Luiz Guilherme Marinoni ressalta que as vantagens que costumam ser apontadas pela doutrina não permitem a conclusão de que o duplo grau deva ser preservado. Refere o doutrinador que não se deve esquecer que a finalidade do duplo grau não é a de permitir o controle da atividade do juiz, mas sim a de propiciar ao vencido a revisão do julgado.
Esse aspecto – revisão do julgado – é utilizado por Cristiane Flôres Soares Rollin como argumento contrário à manutenção da remessa necessária no ordenamento jurídico. Destaca ela que fundamentar o reexame necessário na possibilidade de revisão do julgado quando tão somente desfavorável à Fazenda Pública, e não estender aos particulares, é criar distinção desarrazoada, pois se presumiria que a decisão do juiz seria certa e confiável quando vencido o particular e não confiável nem apta a gerar efeitos quando vencida a Fazenda Pública (2003, p. 74).
Entretanto, a primeira corrente parece ser a que melhor reflete os ditames do ordenamento jurídico nacional. Inclusive, pode-se defendê-la com base no próprio princípio da igualdade material, e não apenas formal.
Se antes o intuito da previsão do recurso ex officio no sistema processual civil nacional era evitar a perpetuação de decisões proferidas por juízes imparciais ou não recorridas por procuradores desidiosos, hoje, o que fundamenta o instituto é o fato de que a Fazenda Pública tutela o patrimônio público, que é direito indisponível, enquanto que, do outro lado da relação jurídica processual, tem-se apenas interesses exclusivamente privados.
Aliado ao argumento da supremacia e indisponibilidade do interesse público, pode-se referir que o reexame necessário e as outras prerrogativas dos entes públicos emergiram em virtude das dificuldades enfrentadas em juízo para defender os direitos e interesses da Fazenda Pública, o que a posicionava em situação de desvantagem processual frente aos particulares, fato que impedia a isonomia processual, no dizer de Wesley Corrêa Carvalho (2013, p.159).
Para Jorge Tosta (2005, p.137), significa que, por meio da reapreciação da causa por outro órgão judicial hierarquicamente superior, tenta-se afastar ou reduzir eventuais riscos ao patrimônio público.

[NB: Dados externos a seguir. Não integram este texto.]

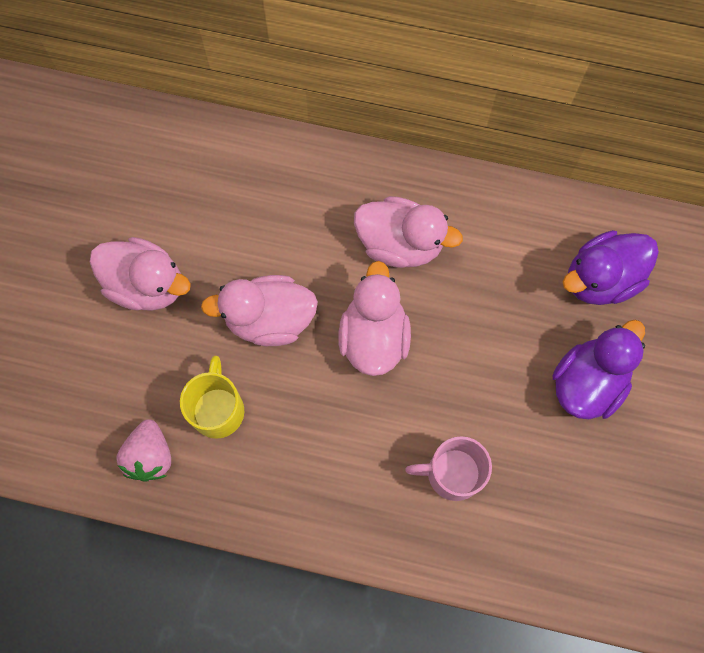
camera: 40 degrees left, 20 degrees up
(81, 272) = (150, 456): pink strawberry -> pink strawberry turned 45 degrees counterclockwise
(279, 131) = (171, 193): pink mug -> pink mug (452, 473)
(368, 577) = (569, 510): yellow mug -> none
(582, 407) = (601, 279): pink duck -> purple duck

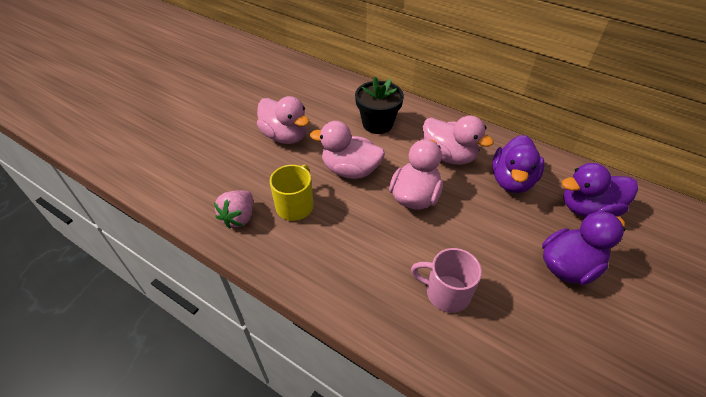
camera: 20 degrees right, 25 degrees down
(277, 211) = (377, 124): none -> black flower pot
(496, 262) = (512, 180): none -> purple duck

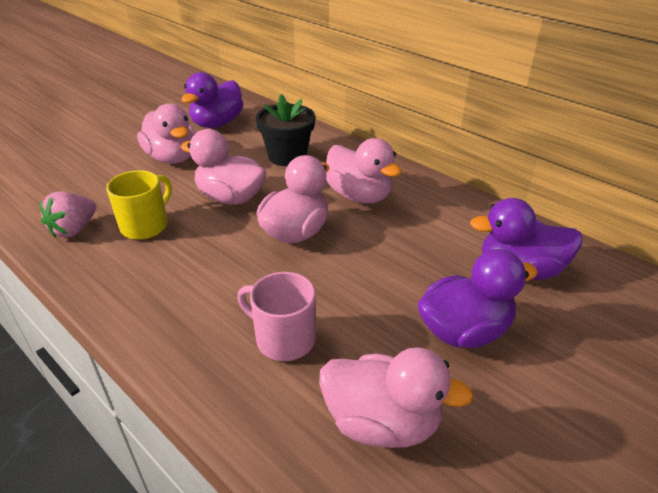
camera: 10 degrees right, 10 degrees down
(512, 180) = (429, 229): purple duck -> purple duck (217, 123)
(541, 349) = (382, 422): none -> pink duck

“Dessa forma, verifica-se com clareza a absoluta diversidade de fato entre os sujeitos da relação jurídica processual” (TOSTA, 2005, p. 134) a corroborar o tratamento normativo desigual previsto no artigo 475 do CPC.

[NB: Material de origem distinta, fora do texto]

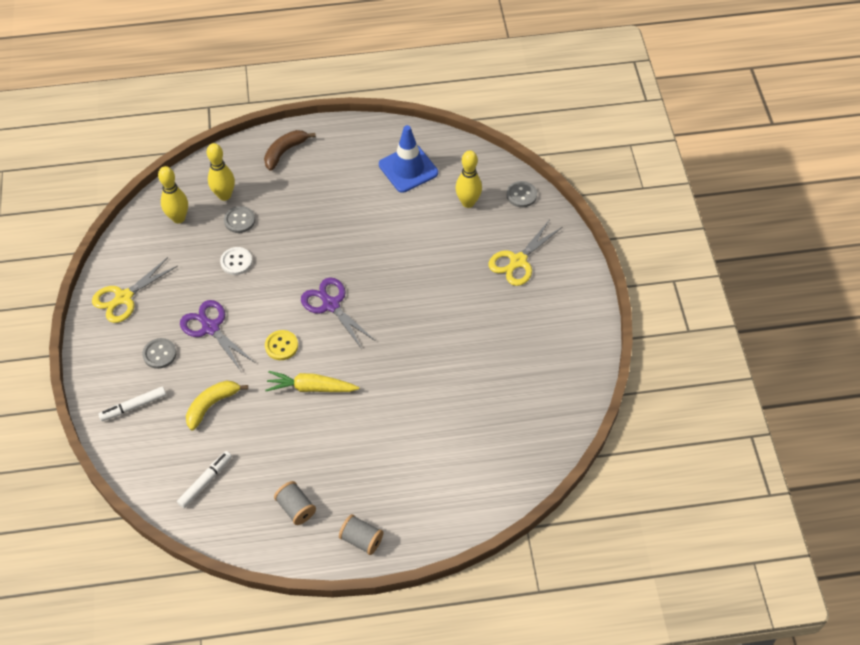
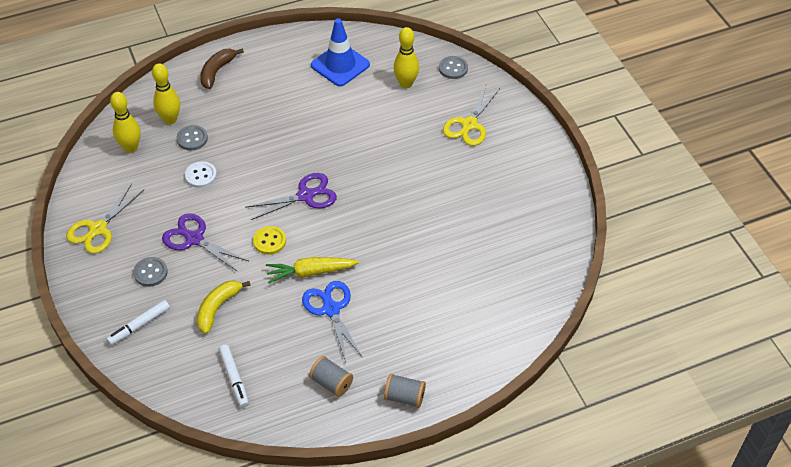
camera: 15 degrees left, 5 degrees down
(205, 482) = (234, 378): white marker -> white marker turned 135 degrees clockwise
(319, 431) = (331, 309): none -> blue scissors
(331, 305) = (306, 196): purple scissors -> purple scissors turned 120 degrees clockwise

Parece-nos que a solução mais adequada para conciliar tais aspectos seria extinguir o reexame necessário em face da Fazenda Pública e restaurar, em certa medida, a obrigatoriedade de intervenção do Ministério Público nos casos em que a Fazenda ficasse vencida e decorresse o prazo para o Procurador ou o advogado apelar da sentença. Assim, se o representante do Ministério Público verificasse a existência de algum error in judicando ou in procedendo que pudesse prejudicar o patrimônio público, interporia o respectivo recurso de apelação para que a questão fosse reexaminada pelo Tribunal.
Tal intervenção somente ocorreria, portanto, quando presentes dois requisitos de ordem objetiva: a existência de sentença desfavorável à Fazenda Pública e o decurso do prazo sem que o Procurador ou advogado da Fazenda recorresse (TOSTA, 2005, p. 145).